Urgewalt der Sprache

Das Stück «Also sprach Zarathustra» des Jugendtheaters Junges M im Neuen Theater am Bahnhof vermag durch Kraft und Subtilität zu überzeugen. Hier lässt sich Nietzsche neu entdecken.

In Lichtkegeln: Im «Zarathustra» wird jeder Mensch auf sich selbst zurückgeworfen.  Foto: ZVG/Cornelius Hunziker
In Lichtkegeln: Im «Zarathustra» wird jeder Mensch auf sich selbst zurückgeworfen. Foto: ZVG/Cornelius Hunziker

Thomas Brunnschweiler

Bereits der Titel sagt vieles. «Also sprach Zarathustra» von Friedrich Nietzsche sind Reden einer Figur, die mit dem altiranischen Propheten Zarathustra identifiziert wird. Eigentlich bringt Nietzsche seine eigene Philosophie über eine fiktive Gestalt zum Ausdruck. Die Reden leben vom gesprochenen Wort, deshalb liegt eine Bühnenversion fast auf der Hand. Das gewichtige Werk, das vielen als Buch mit sieben Siegeln gilt, als Stück auf die Bühne zu bringen, ist ein ambitiöses Abenteuer mit einem hohen Potenzial des Scheiterns. Sandra Löwe und ihren jugendlichen Schauspielerinnen und Schauspielern ist es gelungen, Nietzsches zentrales Werk so in eine Sprechperformance zu giessen, dass weder das Wesentliche des Inhalts noch die Spannung auf der Strecke bleiben.

Dabei hat Sandra Löwe jede plakative Umsetzung vermieden.
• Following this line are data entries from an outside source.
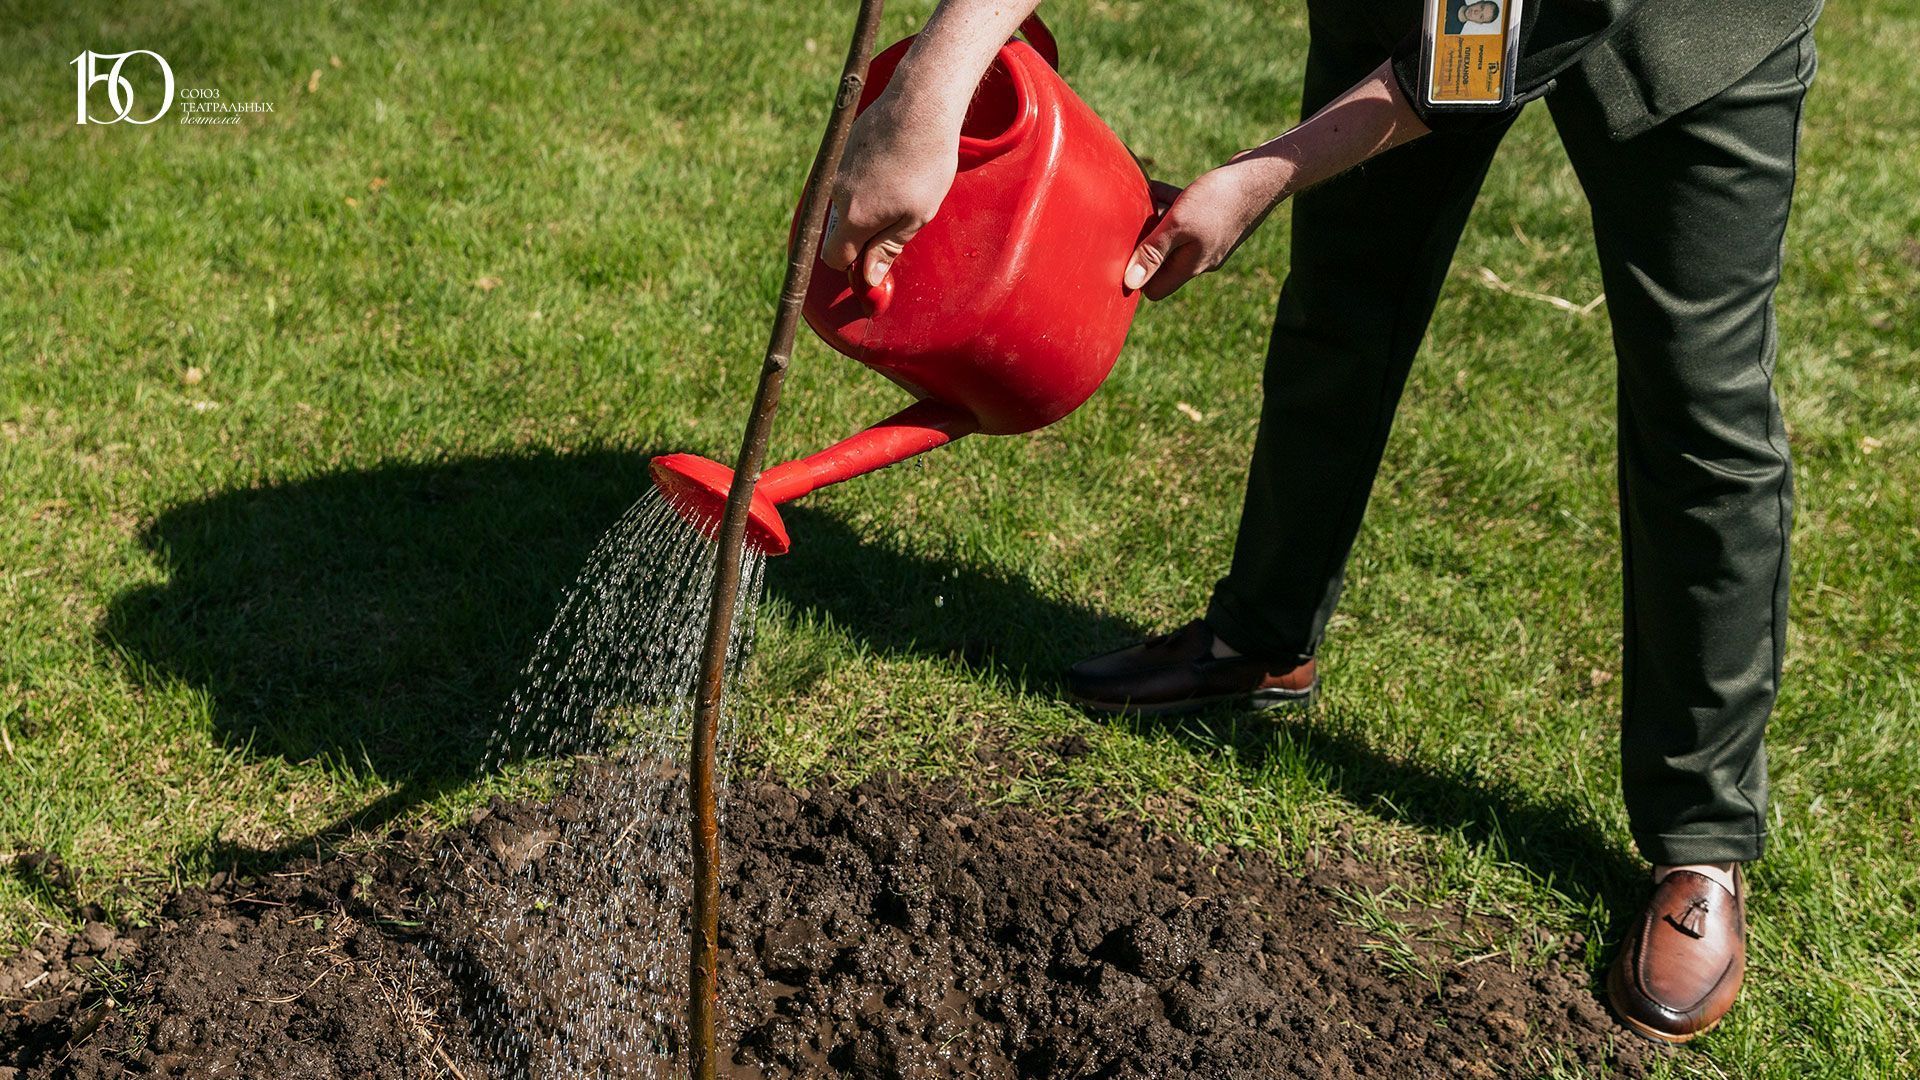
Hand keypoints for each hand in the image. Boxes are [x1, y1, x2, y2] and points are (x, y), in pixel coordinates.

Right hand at [821, 94, 959, 286]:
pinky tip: (893, 163)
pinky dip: (866, 177)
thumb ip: (888, 248)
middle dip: (863, 231)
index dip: (853, 264)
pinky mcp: (842, 146)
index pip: (834, 257)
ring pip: (845, 201)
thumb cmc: (925, 163)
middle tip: (900, 214)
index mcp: (854, 217)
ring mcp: (836, 168)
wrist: (919, 104)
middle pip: (840, 229)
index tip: (874, 259)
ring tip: (900, 183)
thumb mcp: (916, 216)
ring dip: (866, 202)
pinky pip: (848, 176)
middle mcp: (836, 194)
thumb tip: (868, 277)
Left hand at [1124, 158, 1291, 300]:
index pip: (1156, 289)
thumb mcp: (1178, 223)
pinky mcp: (1216, 220)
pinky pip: (1185, 219)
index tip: (1122, 255)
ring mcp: (1210, 240)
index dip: (1137, 278)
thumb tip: (1130, 283)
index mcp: (1191, 265)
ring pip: (1172, 237)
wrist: (1262, 176)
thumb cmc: (1219, 199)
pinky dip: (1170, 205)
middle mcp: (1201, 258)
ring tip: (1138, 201)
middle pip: (1162, 262)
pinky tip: (1157, 187)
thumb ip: (1153, 252)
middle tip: (1127, 224)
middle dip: (1144, 244)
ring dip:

Offensichtlich haben die Fragen nach dem Übermenschen, der menschlichen Einsamkeit und der ewigen Wiederkunft die Jungen so gepackt, dass sie aus eigenem Antrieb das Stück entwickelt haben. Bereits der Anfang, bei dem die Einzelnen in Lichtkegeln wie Bäume vom Wind gewiegt werden, vermag zu faszinieren. Alle mitspielenden Personen rezitieren eine ganze Rede, die ihnen entspricht. Die Rede vom Seiltänzer wurde in Mundart übersetzt, was einen Verfremdungseffekt bewirkt, der auch dort zu verspüren ist, wo Jessica Naef eine Passage auf Englisch rezitiert und zugleich ironisiert.

Grandiose Leistung
Alle Mitspielenden verkörpern die Figur Zarathustras auf ihre eigene Weise, einmal eher listig-verspielt, einmal eher philosophisch oder tänzerisch-lyrisch. Schauspielerisch und sprechtechnisch bietet das Junge M eine grandiose Leistung. Einerseits wird spürbar, weshalb Nietzsche in frommen Kreisen bis heute als rotes Tuch gilt, andererseits strafen viele Passagen diese Vorurteile Lügen. Letztlich geht es im Zarathustra um die Menschwerdung, die Erbsünde, dass wir uns zu wenig freuen, und den Fluch des Alltagstrottes. So brandet dem Publikum der Satz «Das soll euer Fluch sein, dass ihr nie gebären werdet!» wie eine existenzielle Warnung entgegen.

Und Sätze wie «Aber der schlimmste Feind, dem du begegnen kannst, wirst du immer dir selber sein» oder «Der Mensch ist das grausamste Tier» klingen auf dem Hintergrund dessen, was momentan auf der Welt geschieht, so aktuell wie nie zuvor. Am Schluss stellen sich alle wieder in ihren vertikalen Lichtkegeln auf und deklamieren flüsternd das unvergleichliche Gedicht «O Mensch! Gib acht!». Das Publikum am letzten Sonntag antwortete auf das Gezeigte und Gehörte mit lauten Bravorufen und starkem Applaus. Zu Recht, diesen «Zarathustra» muss man gesehen haben. Nicht zuletzt bringt er Nietzsche wieder ins Gespräch und ermöglicht all denen, die sich noch nie an ihn herangewagt haben, ihn zu entdecken.

Jugendtheater Junges M, «Also sprach Zarathustra»: 23.–26. April, jeweils 20 Uhr, sonntags 18 Uhr, Neues Theater am Bahnhof, Zwischenhalt, Stollenrain 17, Arlesheim.